Nobody seems to be asking what is the evidence for the effectiveness of these dietary interventions. Since virtually all the evidence on the long-term benefit of dietary and lifestyle changes suggests that there is no benefit, that is rather surprising. Decibels seem to swamp science. And the salad freaks overlook that the Eskimos lived perfectly healthy lives for thousands of years on a diet that consisted of little more than meat, fat and fish. In fact, because it is such a good energy food, they were big eaters of fat -- obtained from the blubber of marine mammals.
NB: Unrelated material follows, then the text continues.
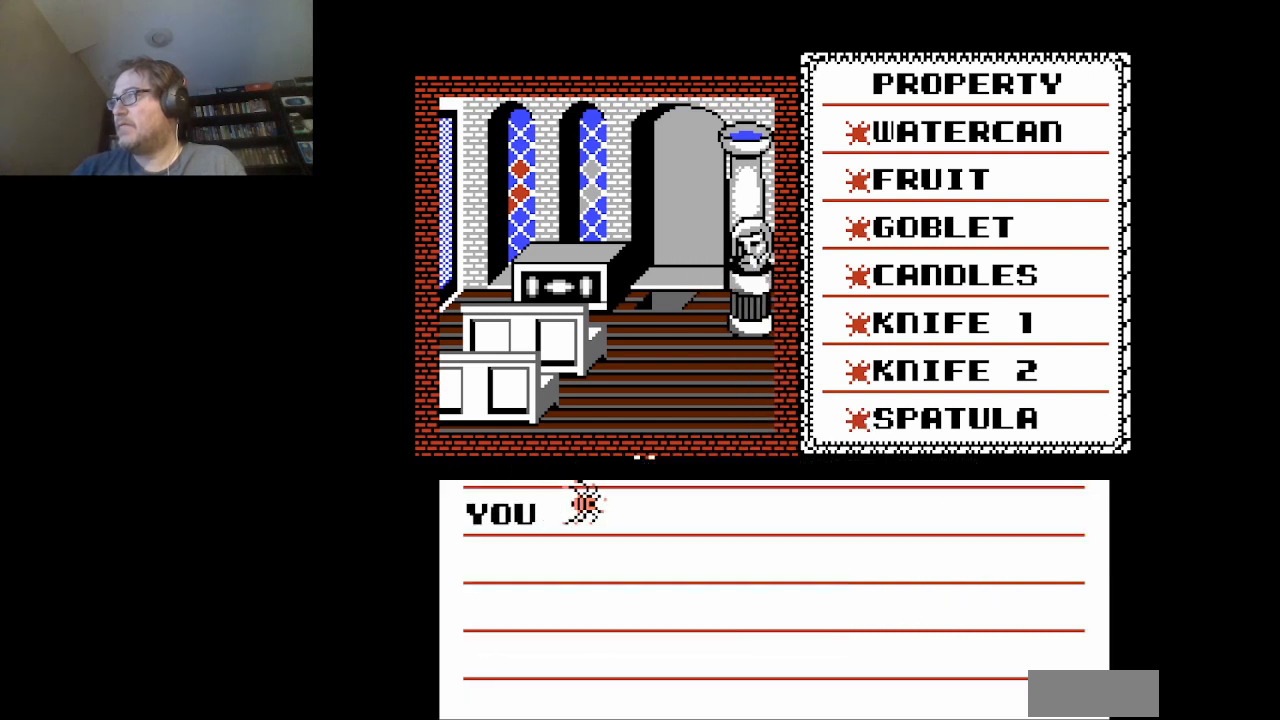
{"buttons": [], "events": [[83, "A", "down"], [208, "A", "up"]]}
Lucky they had no California food faddists around to harass them. And one day it might become quite an embarrassment in sunny California that fatty food protects you against skin cancer
It's war at the Santa Clara Unified School District. But parents aren't fighting over the curriculum, or over bilingual education or even over school closures. They're brawling over cupcakes -- and chocolate bars, and hamburgers and candy. School food has become a national obsession. And no place is the fixation more evident than in the Bay Area, where activists are determined to put an end to obesity and teach kids how to eat right. They're filling school yards with edible gardens, applying for grants to put salad bars in cafeterias, teaching students and parents how to cook healthful meals and replacing cookies with strawberries at school dances.
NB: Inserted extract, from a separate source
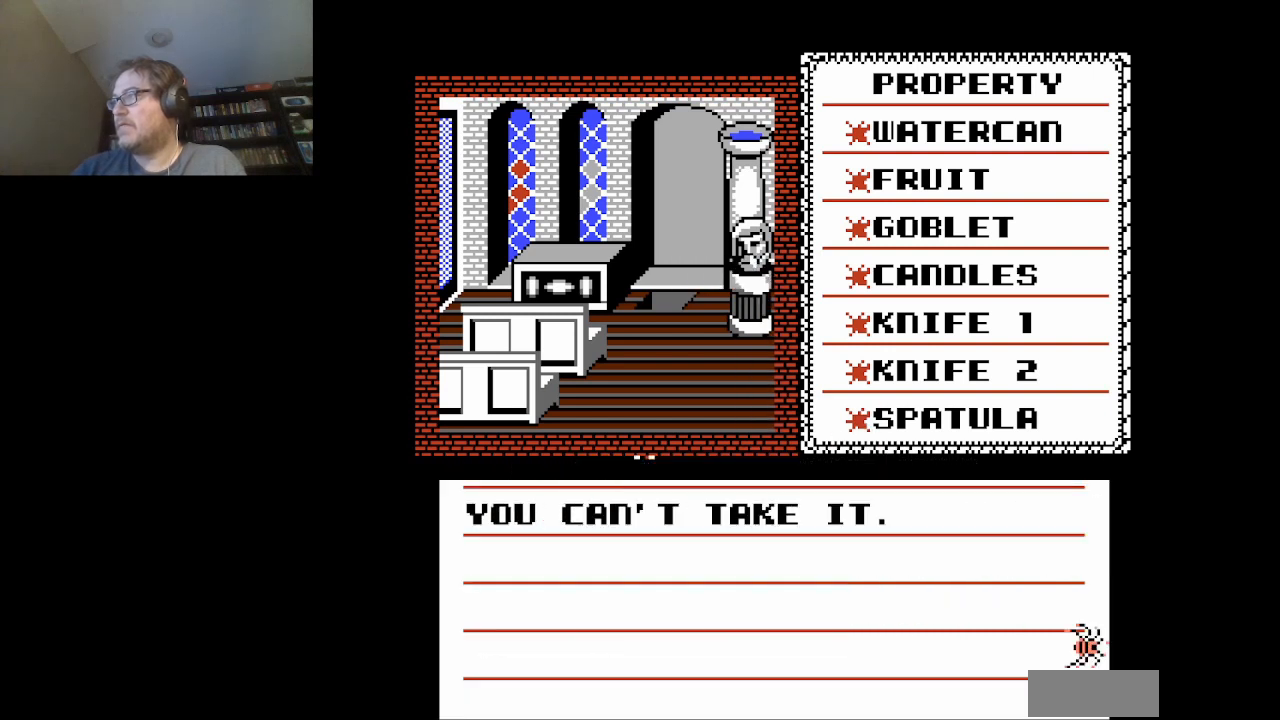
{"buttons": ["DPAD_DOWN"], "events": [[42, "A", "down"], [167, "A", "up"], [334, "DPAD_DOWN", "down"]]}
It seems simple. It's not. All agree that schools need to clean up their nutritional act, but there is bitter dissent over how it should be done and how far it should go. Some think the state, schools and corporate food companies aren't doing enough to keep fatty and sugary foods off campuses. Others believe schools are going too far -- adopting policies that are too draconian and turning teachers and administrators into the food police. And then there are the school boosters, who acknowledge the need for more nutritious meals on campus, but fear that junk food bans will cost their districts hundreds of thousands of dollars in fundraising money. "It's gotten pretty heated," said Roger Barnes, Santa Clara schools' business administrator, on the debate the district has been having since January over banning junk food 24 hours a day, seven days a week. "It's about changing the way people think and changing the culture. But that's not easy."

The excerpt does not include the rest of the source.